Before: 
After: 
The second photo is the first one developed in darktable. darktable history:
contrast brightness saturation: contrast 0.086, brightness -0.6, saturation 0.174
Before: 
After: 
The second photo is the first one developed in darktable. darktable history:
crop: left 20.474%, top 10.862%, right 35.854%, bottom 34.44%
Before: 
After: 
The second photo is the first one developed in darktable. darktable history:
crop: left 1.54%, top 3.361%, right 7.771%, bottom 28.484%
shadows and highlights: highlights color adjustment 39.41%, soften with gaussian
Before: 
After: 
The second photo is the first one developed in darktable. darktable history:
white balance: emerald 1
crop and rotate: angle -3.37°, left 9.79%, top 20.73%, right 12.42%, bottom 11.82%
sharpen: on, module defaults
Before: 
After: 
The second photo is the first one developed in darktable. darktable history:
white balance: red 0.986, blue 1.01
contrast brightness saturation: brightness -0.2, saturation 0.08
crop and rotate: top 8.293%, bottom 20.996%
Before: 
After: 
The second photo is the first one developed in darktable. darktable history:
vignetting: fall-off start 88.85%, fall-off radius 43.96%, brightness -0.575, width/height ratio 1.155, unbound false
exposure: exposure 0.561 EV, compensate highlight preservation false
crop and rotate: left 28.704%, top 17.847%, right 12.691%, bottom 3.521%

--- --- ---

[REQUIREMENT] Write out the listing verbatim from its first line through the line containing "crop and rotate: top 8.293%, bottom 20.996%", including that line.

[FINAL RESULT]
Before: 
After: 
The second photo is the first one developed in darktable. darktable history:
contrast brightness saturation: contrast 0.086, brightness -0.6, saturation 0.174
Before: 
After: 
The second photo is the first one developed in darktable. darktable history:
crop: left 20.474%, top 10.862%, right 35.854%, bottom 34.44%
Before: 
After: 
The second photo is the first one developed in darktable. darktable history:
crop: left 1.54%, top 3.361%, right 7.771%, bottom 28.484%
shadows and highlights: highlights color adjustment 39.41%, soften with gaussian
Before: 
After: 
The second photo is the first one developed in darktable. darktable history:
white balance: emerald 1
crop and rotate: angle -3.37°, left 9.79%, top 20.73%, right 12.42%, bottom 11.82%
sharpen: on, module defaults
Before: 
After: 
The second photo is the first one developed in darktable. darktable history:
white balance: red 0.986, blue 1.01
contrast brightness saturation: brightness -0.2, saturation 0.08
crop and rotate: top 8.293%, bottom 20.996%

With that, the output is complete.